PUBLIS.ID, JEMBER – Pilihan Badan Musyawarah Desa (BPD) Desa Curahlele tampaknya berlangsung hangat, seorang Tiktokers mengunggah di akun media sosialnya sedang mewawancarai salah seorang warga yang menyebut ada dugaan monopoli oleh pihak-pihak tertentu. Lantas, apakah hal tersebut benar?
Ketua panitia pemilihan BPD Desa Curahlele, M. Jasuli mengatakan bahwa proses tahapan pilihan BPD ini sudah sesuai dengan Peraturan Bupati (Perbup) No 20 Tahun 2018. Di mana yang pertama pembentukan panitia dilakukan dengan mekanisme Musdes, “Kami panitia dipilih saat Musdes,” ujar Jasuli di Kantor Desa Curahlele, Sabtu 25 Juli 2026.
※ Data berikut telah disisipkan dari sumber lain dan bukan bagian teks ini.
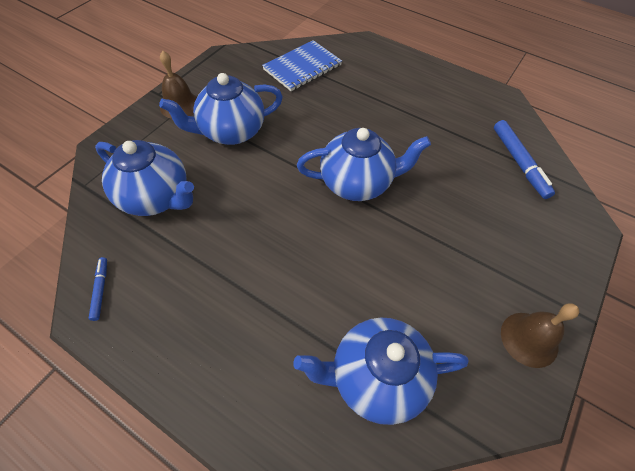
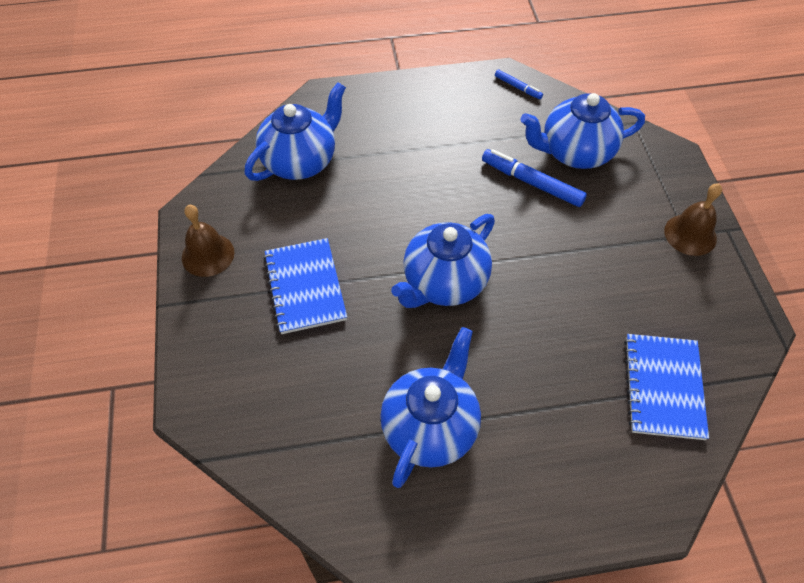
camera: 140 degrees right, 0 degrees up
blue teapot [159,73,283,145] -> blue teapot moved to [380,327,481,488]
blue marker [494,120,555,199] -> blue marker moved to [482,149,587,207]
none -> blue notebook [263,238,347,334]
Selanjutnya, lanjut Jasuli, panitia memasang banner pengumuman tahapan pilihan BPD, yang pertama dibuka pendaftaran, kemudian verifikasi berkas oleh Muspika dibantu PPID dan Korwas Pendidikan. Kemudian penetapan calon sekaligus undian no urut serta mengumumkan daftar pemilih.
“Daftar pemilih ini terdiri dari RT RW dan 7 unsur, dalam Perbup No 20 Tahun 2018 Pasal 5 Ayat 4 dijelaskan bahwa yang menentukan pemilih tersebut adalah panitia. Namun demikian, kami panitia meminta usulan nama dari Kepala Dusun yang paham wilayah yang kemudian kami verifikasi,” jelas Jasuli.
Usulan dari Kepala Dusun ini, kata Jasuli, sifatnya tidak wajib, secara aturan penentuan pemilih ini menjadi hak preogratif panitia. Tentu panitia tidak asal memilih, contohnya tokoh perempuan, panitia memilih dari unsur Kader Posyandu yang bisa dibilang aktif di masyarakat. “Ini kami lakukan untuk menjaga netralitas panitia, jadi rata Kader Posyandu dari 3 dusun, demikian pula dengan yang lainnya,” terang Jasuli.
Jasuli memastikan mekanisme dan tahapan yang telah dilalui sudah sesuai prosedur. Apabila ada pihak pihak yang menuding ini dan itu, menurut Jasuli hal tersebut adalah hal biasa dalam alam demokrasi sebab masing-masing orang memiliki pandangan yang berbeda beda. (Yud)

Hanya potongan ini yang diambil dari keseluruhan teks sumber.